EXERCISE REQUIREMENTS | Only the lines from the one containing "ПРУЖИНА С КОЛЬЦОМ" through the one containing "Physiotherapie" should be printed, exactly as they appear below, with both ends included.

Transcribed page contents:
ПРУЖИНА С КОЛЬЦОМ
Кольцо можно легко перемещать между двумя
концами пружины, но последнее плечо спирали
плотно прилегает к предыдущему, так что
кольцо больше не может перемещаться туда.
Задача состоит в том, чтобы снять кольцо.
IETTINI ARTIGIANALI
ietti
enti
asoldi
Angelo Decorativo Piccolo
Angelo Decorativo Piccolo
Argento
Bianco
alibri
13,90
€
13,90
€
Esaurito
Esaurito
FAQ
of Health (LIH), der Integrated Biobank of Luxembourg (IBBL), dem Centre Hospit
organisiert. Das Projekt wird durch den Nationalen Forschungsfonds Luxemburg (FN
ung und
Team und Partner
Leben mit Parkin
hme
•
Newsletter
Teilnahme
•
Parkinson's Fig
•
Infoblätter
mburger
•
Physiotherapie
...
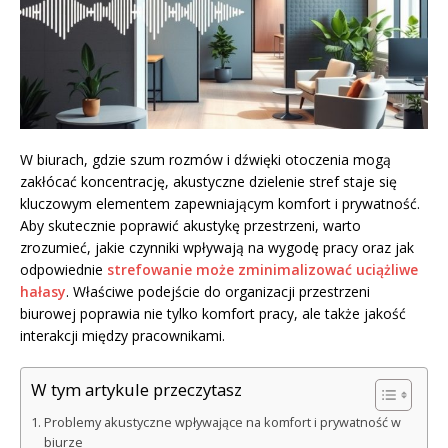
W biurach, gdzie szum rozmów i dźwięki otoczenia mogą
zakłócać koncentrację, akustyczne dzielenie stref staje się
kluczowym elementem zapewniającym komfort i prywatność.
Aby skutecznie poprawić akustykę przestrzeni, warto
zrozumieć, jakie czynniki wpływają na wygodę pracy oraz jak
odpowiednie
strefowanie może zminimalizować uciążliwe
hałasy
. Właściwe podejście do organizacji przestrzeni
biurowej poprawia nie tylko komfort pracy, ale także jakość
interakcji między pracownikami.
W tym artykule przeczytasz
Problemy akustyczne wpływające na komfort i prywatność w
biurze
==
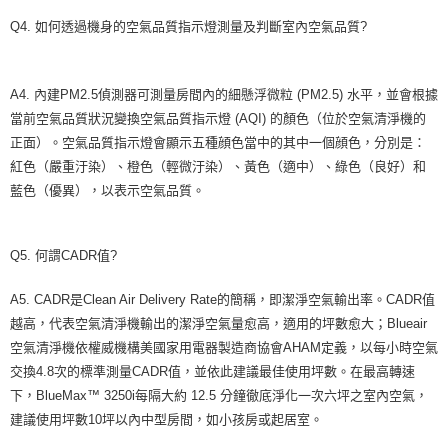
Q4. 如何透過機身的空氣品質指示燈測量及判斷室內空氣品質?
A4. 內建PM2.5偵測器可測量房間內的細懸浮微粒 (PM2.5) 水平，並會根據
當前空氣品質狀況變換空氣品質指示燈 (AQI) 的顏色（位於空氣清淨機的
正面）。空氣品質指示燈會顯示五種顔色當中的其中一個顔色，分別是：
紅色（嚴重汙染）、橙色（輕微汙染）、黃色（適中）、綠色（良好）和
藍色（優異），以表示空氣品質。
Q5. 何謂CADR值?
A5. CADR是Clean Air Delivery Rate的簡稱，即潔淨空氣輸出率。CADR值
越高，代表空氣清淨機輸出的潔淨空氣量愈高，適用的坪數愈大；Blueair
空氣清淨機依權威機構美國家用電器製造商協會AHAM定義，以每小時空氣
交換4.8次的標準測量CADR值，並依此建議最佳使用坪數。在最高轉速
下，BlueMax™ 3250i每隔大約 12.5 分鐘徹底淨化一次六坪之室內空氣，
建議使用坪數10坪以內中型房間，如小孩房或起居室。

RESULT OF THIS TASK |
ПРУЖИНА С КОЛЬЦОМ
Кольцо можно легко перемещать между двумя
концами пружины, но последнее плечо спирали
плотно прилегает к предыдущему, так что
кольцо больше не может перемещаться туда.
Задача состоит в том, чтобы снять кольцо.
IETTINI ARTIGIANALI
ietti
enti
asoldi
Angelo Decorativo Piccolo
Angelo Decorativo Piccolo
Argento
Bianco
alibri
13,90
€
13,90
€
Esaurito
Esaurito
FAQ
of Health (LIH), der Integrated Biobank of Luxembourg (IBBL), dem Centre Hospit
organisiert. Das Projekt wird durch den Nationalen Forschungsfonds Luxemburg (FN
ung und
Team und Partner
Leben mit Parkin
hme
•
Newsletter
Teilnahme
•
Parkinson's Fig
•
Infoblätter
mburger
•
Physiotherapie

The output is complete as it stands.